Which of the following statements are true? Check all that apply.
 Suppose that the parameter $\theta(1)$ is a square matrix (meaning the number of rows equals the number of columns). If we replace $\theta(1)$ with its transpose ($\theta(1)^T$), then we have not changed the function that the network is computing.
 Suppose we have a correct implementation of backpropagation, and are training a neural network using gradient descent. Suppose we plot $J(\theta)$ as a function of the number of iterations, and find that it is increasing rather than decreasing.
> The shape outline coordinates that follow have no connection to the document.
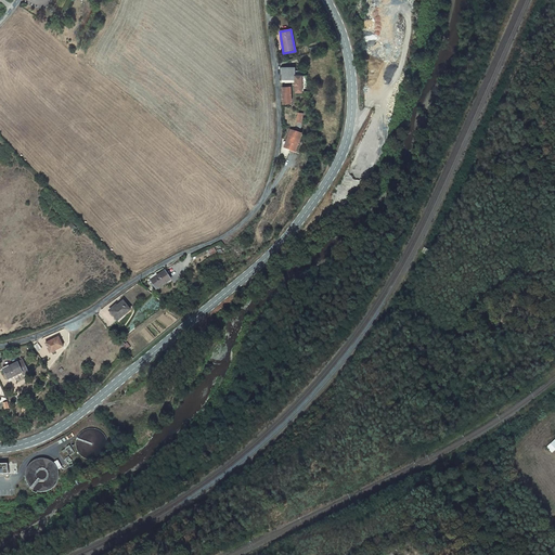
[(282,68),(282,82),(295,82),(295,93),(301,93),(301,76),(301,73),(296,73),(296,68),(282,68)]
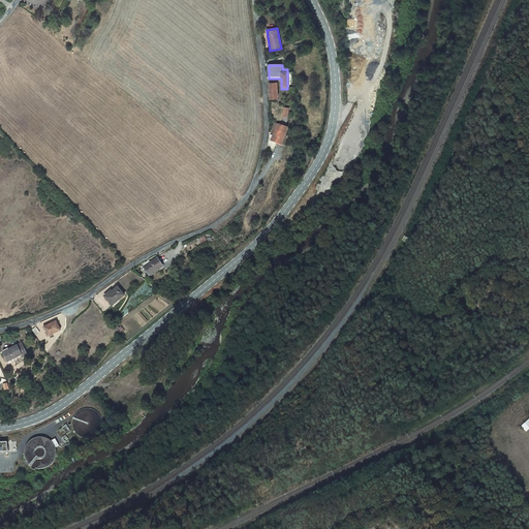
[(274,134),(272,142),(281,145),(286,128),(276,124),(273,134),(274,134)]
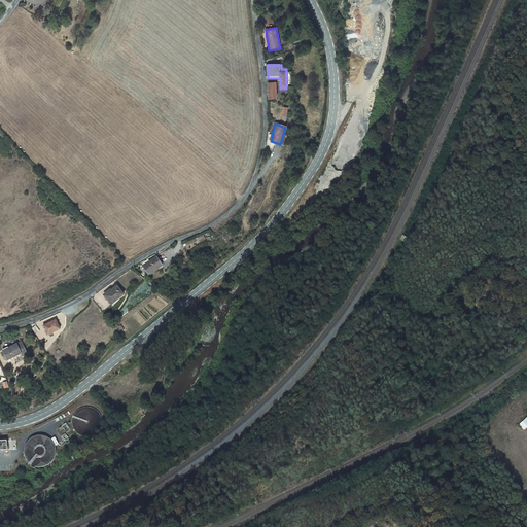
[(156,256),(143,267),(149,275),(163,265),(156,256)]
One possible cause of this is that the learning rate $\alpha$ is too large.
 If we are training a neural network using gradient descent, one reasonable “debugging” step to make sure it is working is to plot $J(\theta)$ as a function of the number of iterations, and make sure it is decreasing (or at least nonincreasing) after each iteration.
 Suppose we are using gradient descent with learning rate $\alpha$. For logistic regression and linear regression, $J(\theta)$ was a convex optimization problem and thus we did not want to choose a learning rate $\alpha$ that is too large. For a neural network however, $J(\theta)$ may not be convex, and thus choosing a very large value of $\alpha$ can only speed up convergence.
 Suppose you have a three layer network with parameters $\theta(1)$ (controlling the function mapping from the inputs to the hidden units) and $\theta(2)$ (controlling the mapping from the hidden units to the outputs). If we set all the elements of $\theta(1)$ to be 0, and all the elements of $\theta(2)$ to be 1, then this suffices for symmetry breaking, since the neurons are no longer all computing the same function of the input.
 If we initialize all the parameters of a neural network to ones instead of zeros, this will suffice for the purpose of “symmetry breaking” because the parameters are no longer symmetrically equal to zero.